Although the onscreen credits state that the film was “suggested by” John Brophy’s novel The Immortal Sergeant, AFI reports that Fuller later described the screenplay as based on his own original story, and that studio production head Darryl F. Zanuck opted for the “suggested by” credit because Brophy’s novel also involved a timid soldier. Fuller similarly recounted that Zanuck wanted the story credit of Lamar Trotti added because the reluctant-leader premise resembled Fox’s earlier film Immortal Sergeant (1943).

=== Military adviser ===
Following difficulties obtaining cooperation on Fuller's earlier Korean War film The Steel Helmet, the production used Raymond Harvey—a Medal of Honor recipient—as technical adviser, a collaboration Fuller later repeated on Verboten! (1959).

=== Filming ===
A 2015 program note by the Harvard Film Archive states that the film was shot entirely on the studio lot while aiming for a sense of immediacy and subjective combat experience through voiceover passages.

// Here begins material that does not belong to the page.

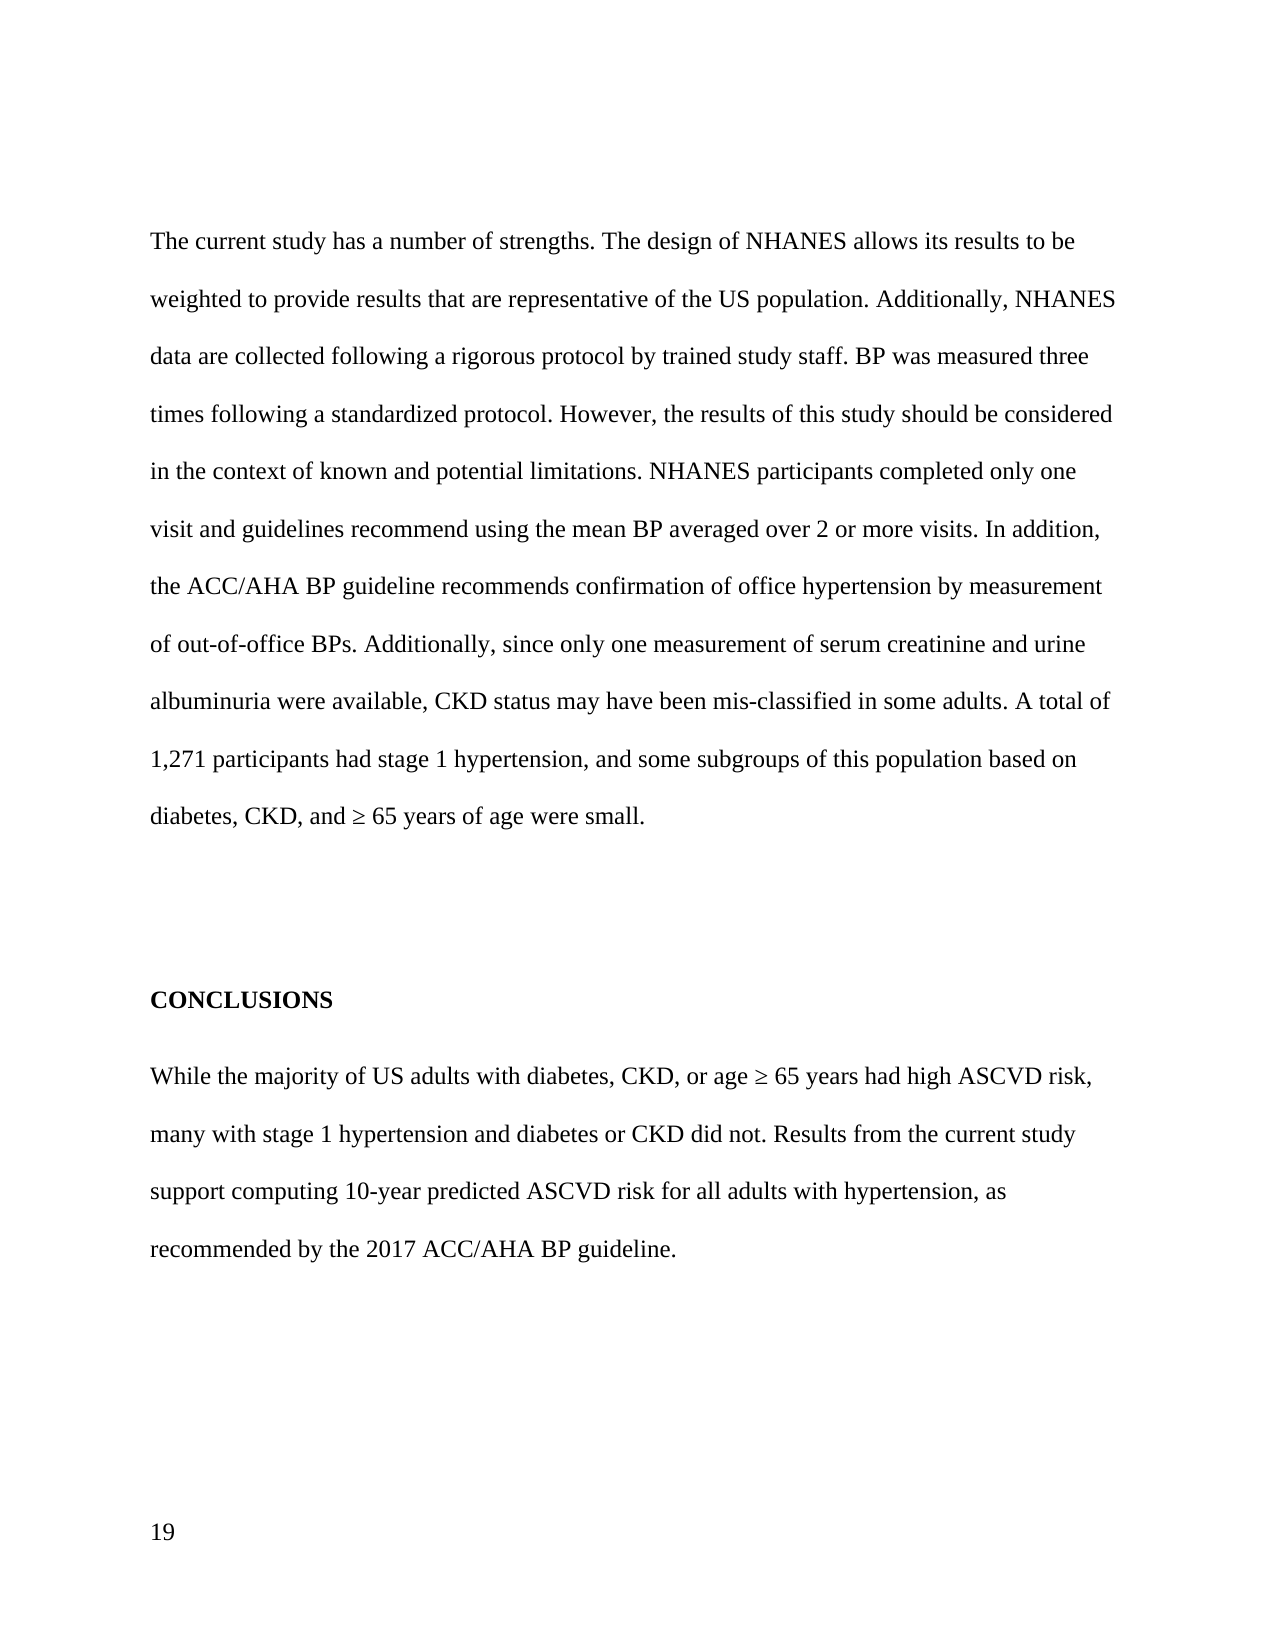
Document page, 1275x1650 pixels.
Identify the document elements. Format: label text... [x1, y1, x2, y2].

=== James Dean appearance ===
James Dean appears briefly as a soldier nicknamed “Doggie” and was not credited onscreen.

== Release ==
AFI lists the film as a December 1951 release. The film opened in New York City on November 20, 1951.

== Reception ==
=== Contemporary reviews ===
In a contemporary review for the Los Angeles Times, critic Philip K. Scheuer wrote that Fuller had effectively revisited elements of The Steel Helmet, praising the film’s attention to the soldiers’ experience while noting potential reliance on stereotypes.

In The New York Times, critic Bosley Crowther was more reserved, describing the action as staged and the characters as conventional types despite an underlying admiration for soldiers’ endurance.

=== Box office ===
The film earned $1.45 million in U.S. rentals, according to Aubrey Solomon’s corporate history of Twentieth Century-Fox.

== Home media ==
Fixed Bayonets! was released on DVD by 20th Century Fox Home Entertainment on April 24, 2007. It was later issued on Blu-ray by Kino Lorber Studio Classics in September 2016.